(Collected data)
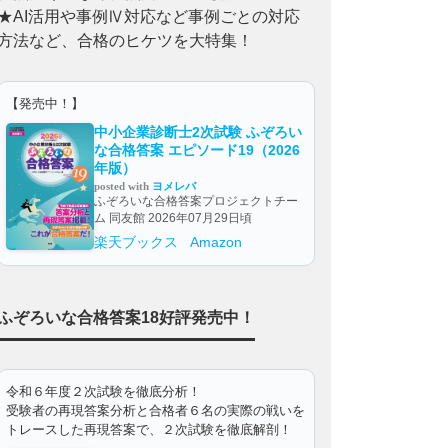
★AI活用や事例Ⅳ対応など事例ごとの対応
方法など、合格のヒケツを大特集！
【発売中！】
中小企業診断士2次試験 ふぞろい
な合格答案 エピソード19（2026
年版）
posted with
ヨメレバ
ふぞろいな合格答案プロジェクトチー
ム 同友館 2026年07月29日頃
楽天ブックス
Amazon
ふぞろいな合格答案18好評発売中！
令和６年度２次試験を徹底分析！
受験者の再現答案分析と合格者６名の実際の戦いを
トレースした再現答案で、２次試験を徹底解剖！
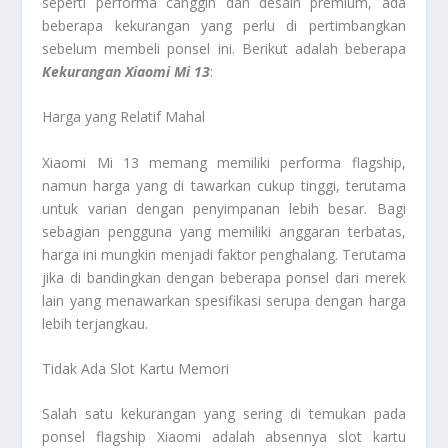
seperti performa canggih dan desain premium, ada
beberapa kekurangan yang perlu di pertimbangkan
sebelum membeli ponsel ini. Berikut adalah beberapa
Kekurangan Xiaomi Mi 13
:
Harga yang Relatif Mahal
Xiaomi Mi 13 memang memiliki performa flagship,
namun harga yang di tawarkan cukup tinggi, terutama
untuk varian dengan penyimpanan lebih besar. Bagi
sebagian pengguna yang memiliki anggaran terbatas,
harga ini mungkin menjadi faktor penghalang. Terutama
jika di bandingkan dengan beberapa ponsel dari merek
lain yang menawarkan spesifikasi serupa dengan harga
lebih terjangkau.
Tidak Ada Slot Kartu Memori
Salah satu kekurangan yang sering di temukan pada
ponsel flagship Xiaomi adalah absennya slot kartu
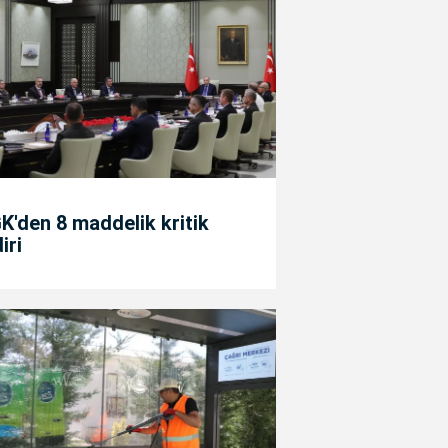
'den 8 maddelik kritik
diri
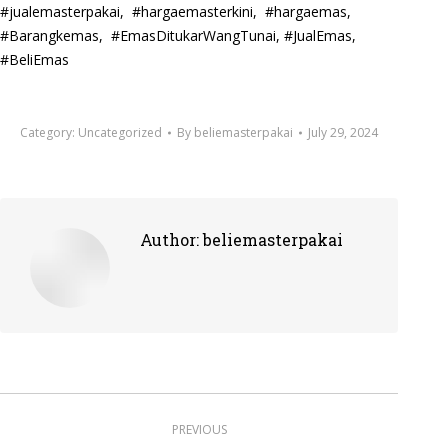
#jualemasterpakai, #hargaemasterkini, #hargaemas,
#Barangkemas, #EmasDitukarWangTunai, #JualEmas,
#BeliEmas
Category:
Uncategorized
By
beliemasterpakai
July 29, 2024
Author:
beliemasterpakai
Post
PREVIOUS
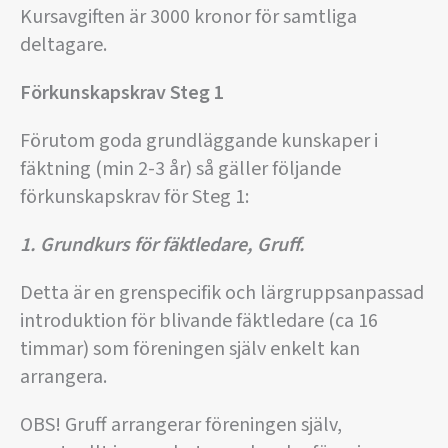
Kursavgiften är 3000 kronor för samtliga
deltagare.
Förkunskapskrav Steg 1
Förutom goda grundläggande kunskaper i
fäktning (min 2-3 år) så gäller följande
förkunskapskrav för Steg 1:
1. Grundkurs för fäktledare, Gruff.
Detta är en grenspecifik och lärgruppsanpassad
introduktion för blivande fäktledare (ca 16
timmar) som föreningen själv enkelt kan
arrangera.
OBS! Gruff arrangerar föreningen själv,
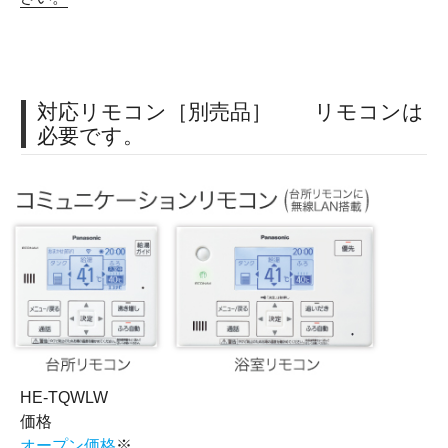
対応リモコン［別売品］ リモコンは
必要です。
HE-TQWLW
価格
オープン価格
※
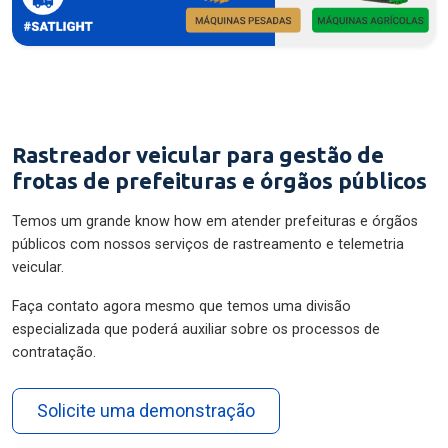
Rastreador veicular para gestão de
frotas de prefeituras e órgãos públicos
Temos um grande know how em atender prefeituras e órgãos
públicos com nossos serviços de rastreamento e telemetria
veicular.
Faça contato agora mesmo que temos uma divisão
especializada que poderá auxiliar sobre os processos de
contratação.
Solicite uma demonstração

→ WHAT IS REQUIRED
Edit the data so that "Xiaomi Mi 13" becomes "Xiaomi 13" wherever it occurs, leaving every other word unchanged. Return only the text lines and omit the pictures.

→ SOLUTION BELOW
★AI活用や事例Ⅳ対応など事例ごとの対応
方法など、合格のヒケツを大特集！
【発売中！】
中小企業診断士2次試験 ふぞろい
な合格答案 エピソード19（2026
年版）
posted with
ヨメレバ
ふぞろいな合格答案プロジェクトチー
ム 同友館 2026年07月29日頃
楽天ブックス
Amazon
ふぞろいな合格答案18好評発売中！
令和６年度２次試験を徹底分析！
受験者の再現答案分析と合格者６名の実際の戦いを
トレースした再現答案で、２次試験を徹底解剖！
seperti performa canggih dan desain premium, ada
beberapa kekurangan yang perlu di pertimbangkan
sebelum membeli ponsel ini. Berikut adalah beberapa
Kekurangan Xiaomi 13
:
Harga yang Relatif Mahal
Xiaomi 13 memang memiliki performa flagship,
namun harga yang di tawarkan cukup tinggi, terutama
untuk varian dengan penyimpanan lebih besar. Bagi
sebagian pengguna yang memiliki anggaran terbatas,
harga ini mungkin menjadi faktor penghalang. Terutama
jika di bandingkan dengan beberapa ponsel dari merek
lain yang menawarkan spesifikasi serupa dengan harga
lebih terjangkau.
Tidak Ada Slot Kartu Memori
Salah satu kekurangan yang sering di temukan pada
ponsel flagship Xiaomi adalah absennya slot kartu
'den 8 maddelik kritik
diri
#jualemasterpakai, #hargaemasterkini, #hargaemas,
#Barangkemas, #EmasDitukarWangTunai, #JualEmas,
#BeliEmas
Category:
Uncategorized
By
beliemasterpakai
July 29, 2024
Author:
beliemasterpakai
Post
PREVIOUS
Kursavgiften är 3000 kronor för samtliga
deltagare.
Förkunskapskrav Steg 1
Förutom goda grundläggande kunskaper i
fäktning (min 2-3 år) så gäller följande
förkunskapskrav för Steg 1:
1. Grundkurs för fäktledare, Gruff.
Detta är en grenspecifik och lärgruppsanpassad
introduktion för blivande fäktledare (ca 16
timmar) som föreningen själv enkelt kan
arrangera.
OBS! Gruff arrangerar föreningen själv,
対応リモコン［別売品］ リモコンは
必要です。
HE-TQWLW
価格
オープン価格
※
Rastreador veicular para gestão de
frotas de prefeituras e órgãos públicos
Temos um grande know how em atender prefeituras e órgãos
públicos com nossos serviços de rastreamento e telemetria
veicular.
Faça contato agora mesmo que temos uma divisão
especializada que poderá auxiliar sobre os processos de
contratação.
Solicite uma demonstração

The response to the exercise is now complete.